Afghan president to be first foreign leader to meet Cameron
Afghan President Hamid Karzai was set Saturday to become the first foreign leader to meet Britain's new prime minister, flying to London after ending a four-day state visit to Washington, his office said.
"The president of the Islamic government of Afghanistan arrived in London Saturday morning at the end of his official visit to the United States and is due to meet David Cameron and congratulate him on his election as the prime minister of Britain," the statement from Karzai's office said.
The visit comes just days after Cameron formed a new government and put Afghanistan at the top of Britain's foreign policy agenda.

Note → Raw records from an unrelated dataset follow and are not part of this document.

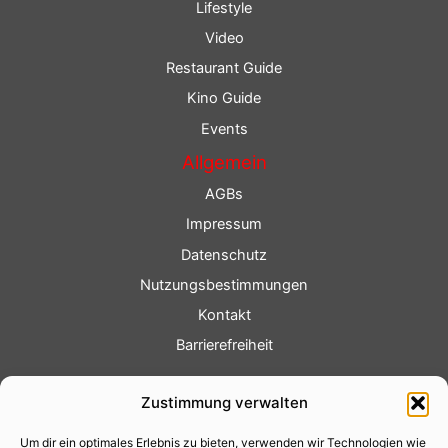
Lifestyle
Video
Restaurant Guide
Kino Guide
Events
Allgemein
AGBs
Impressum
Datenschutz
Nutzungsbestimmungen
Kontakt
Barrierefreiheit
Service
Zustimmung verwalten
Fotoservice
Um dir ein optimales Erlebnis zu bieten, verwenden wir Technologien wie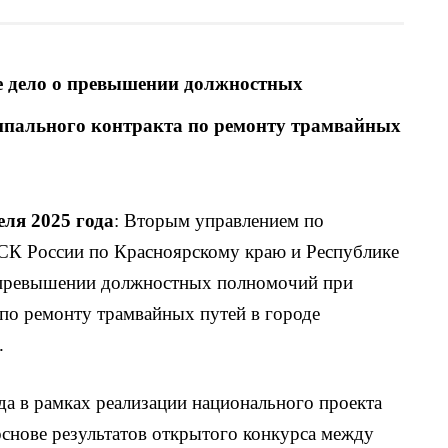
е дело о превышении должностных
пального контракта по ремонту трамвайных
реля 2025 года
: Вторым управлением по
СК России по Красноярскому краю и Республике
 превышении должностных полномочий при
по ремонту трамвайных путей в городе
.
ода в рамках реализации национального проекта
основе результатов открытого конкурса между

Karzai and Cameron would "hold talks... on expanding and strengthening bilateral relations between the two countries," the statement said.
A spokesman for the British embassy in Kabul said the two leaders would meet at 1130 GMT at Chequers, the prime minister's official country residence.
Karzai "will be the first foreign leader to meet Cameron since the new government took office," the spokesman confirmed.
Cameron renewed Britain's support for the US strategy in Afghanistan, in a telephone conversation with US President Barack Obama almost immediately after he entered Downing Street for the first time on Tuesday.
At a joint press conference with Karzai at the White House, Obama said he and Cameron had confirmed "the extraordinary special relationship between the United States and Great Britain".
Cameron had also "reaffirmed, without me bringing it up, his commitment to our strategy in Afghanistan," Obama said.
"I am confident that the new government is going to recognize that it is in the interest of all the coalition partners to help President Karzai succeed and to build a more prosperous and secure and stable Afghanistan."
Around 9,000 British troops are fighting a Taliban insurgency alongside US and NATO forces in Afghanistan.